Au premier procès, trois procureurs avaient convaincu le jury de la culpabilité du juge Jacques Delisle, mais deux d’entre eux ne pourront agir dans le cadre de ce deuxième procès, Steve Magnan et Sarah-Julie Chicoine ayant été nommés juges à la Cour du Québec en 2015 et 2020. 

Ne reste donc que Me Michel Fortin qui, en 2010, avait mis à mal l’expert de la défense. Pressenti pour se joindre à lui, Thomas Jacques qui a fait condamner le tueur de la mosquée, Alexandre Bissonnette, ne pourra finalement pas faire partie de l’équipe puisqu’il a été nommé juge à la Cour du Québec, jeudi matin.

la cause pas gagnée d’avance

Rappelons que même si « une preuve nouvelle » est présentée au procès, rien n’indique que la cause est gagnée d’avance.

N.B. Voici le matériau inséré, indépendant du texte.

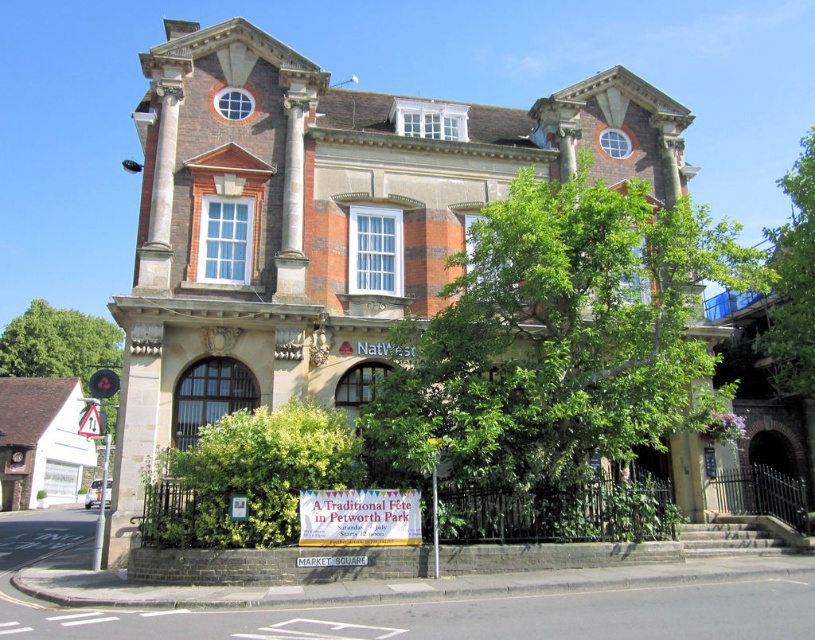
You are standing in front of the grand building and want to reach the entrance. There is a green leafy tree at left and a yellow plastic triangular at left. Which object should you move around to get a clear view of the entrance?

The green leafy tree at left is to the left of the yellow plastic triangular at left. To get a clear view of the entrance, you should move around the green leafy tree at left since it is closer to the left side and obscuring the view more than the yellow plastic triangular at left.

You are planning to set up a photo booth for the event mentioned on the signboard. The photo booth requires a space that is at least 40 meters wide. Based on the scene, can you determine if there is enough space between the green leafy tree at left and the yellow plastic triangular at left to accommodate the photo booth?

The distance between the green leafy tree at left and the yellow plastic triangular at left is 42.40 meters, which is more than the required 40 meters. Therefore, there is sufficient space to set up the photo booth between them.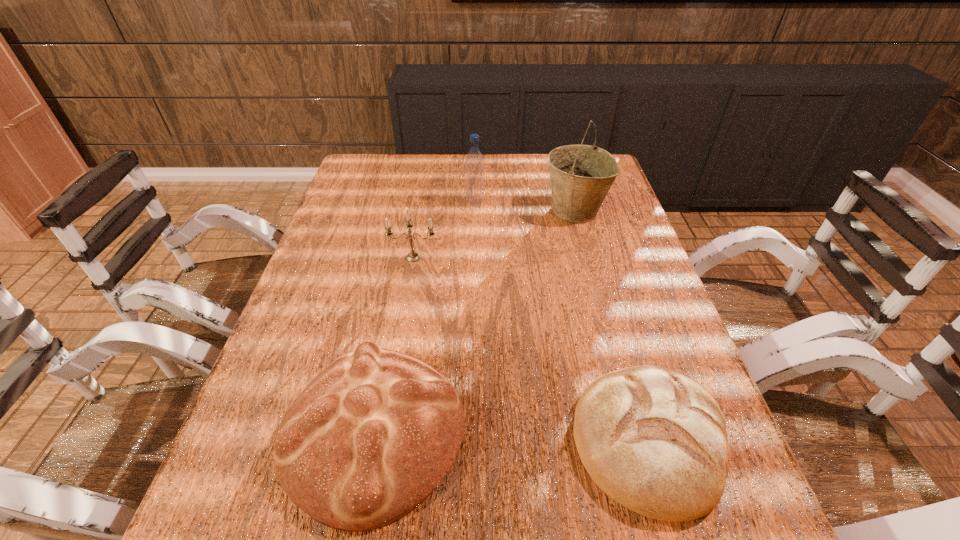
This screenshot has height=540, width=960. Find the location of `the tallest object`. the tallest object is located at coordinates (581, 175).

Locate an element on the screen. the fourth shortest object is located at coordinates coord(474,163).

Locate an element on the screen. The height and width of the screenshot is (540, 960). candle is located at coordinates (412, 256).

Locate an element on the screen. the third shortest object is located at coordinates click(412, 256).

I want to click on the left bread, so click(x=373, y=434).

Locate an element on the screen. the fourth tallest object is located at coordinates (373, 434).

Identify the location of the shorter bread. The height and width of the screenshot is (540, 960). (653, 439).

Where is `the right bread`? This screenshot has height=540, width=960. the right bread is located at coordinates (653, 439).

Identify the location of vacant space located 0.060m on the left of the wine bucket. The height and width of the screenshot is (540, 960). (523, 210).

Find the location of a particular element. The image size is (960, 540). vacant space located on the right of the fourth shortest object is located at coordinates (554, 203).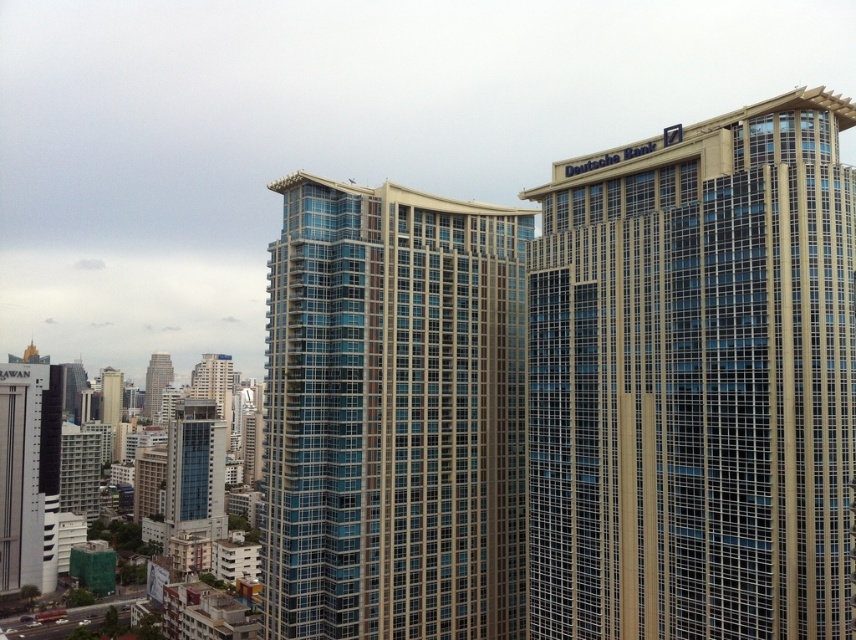
You are an urban planner assessing the skyline. Which of the two buildings, the gold glass building at upper right or the glassy blue building at center, has a greater height?

The glassy blue building at center is taller than the gold glass building at upper right.

You are standing in the city looking at the Deutsche Bank building and the other building. There are two points marked on the image. The first point is at coordinate (x=631, y=266) and the second point is at (x=406, y=451). If you were to walk towards the Deutsche Bank building, which point would you encounter first?

The point at coordinate (x=631, y=266) is closer to the camera than the point at (x=406, y=451). Therefore, you would encounter the point at (x=631, y=266) first when walking towards the Deutsche Bank building.

You are standing at the point marked by the coordinates point (195, 468) in the cityscape. Looking around, you see the Deutsche Bank building and another similar skyscraper. Which building is directly in front of you?

The point (195, 468) marks the glassy blue skyscraper at center left, so the building directly in front of you is the glassy blue skyscraper at center left.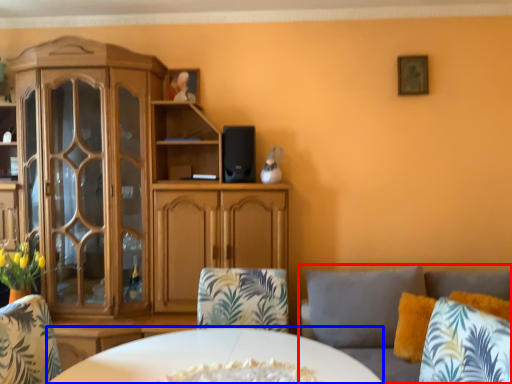
Question: Which of the following is the farthest to the observer, studio couch (highlighted by a red box) or desk (highlighted by a blue box)?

Il y a cinq ans, le juge Benoit Moulin avait refusé de remettre Jacques Delisle en liberté tout en rappelant qu’en 2015, l’accusé avait reconnu l’infraction d’aide au suicide et qu’il pourrait « avoir commis un homicide involontaire coupable en fournissant à une personne suicidaire une arme à feu chargée, un crime passible d’un emprisonnement à perpétuité ».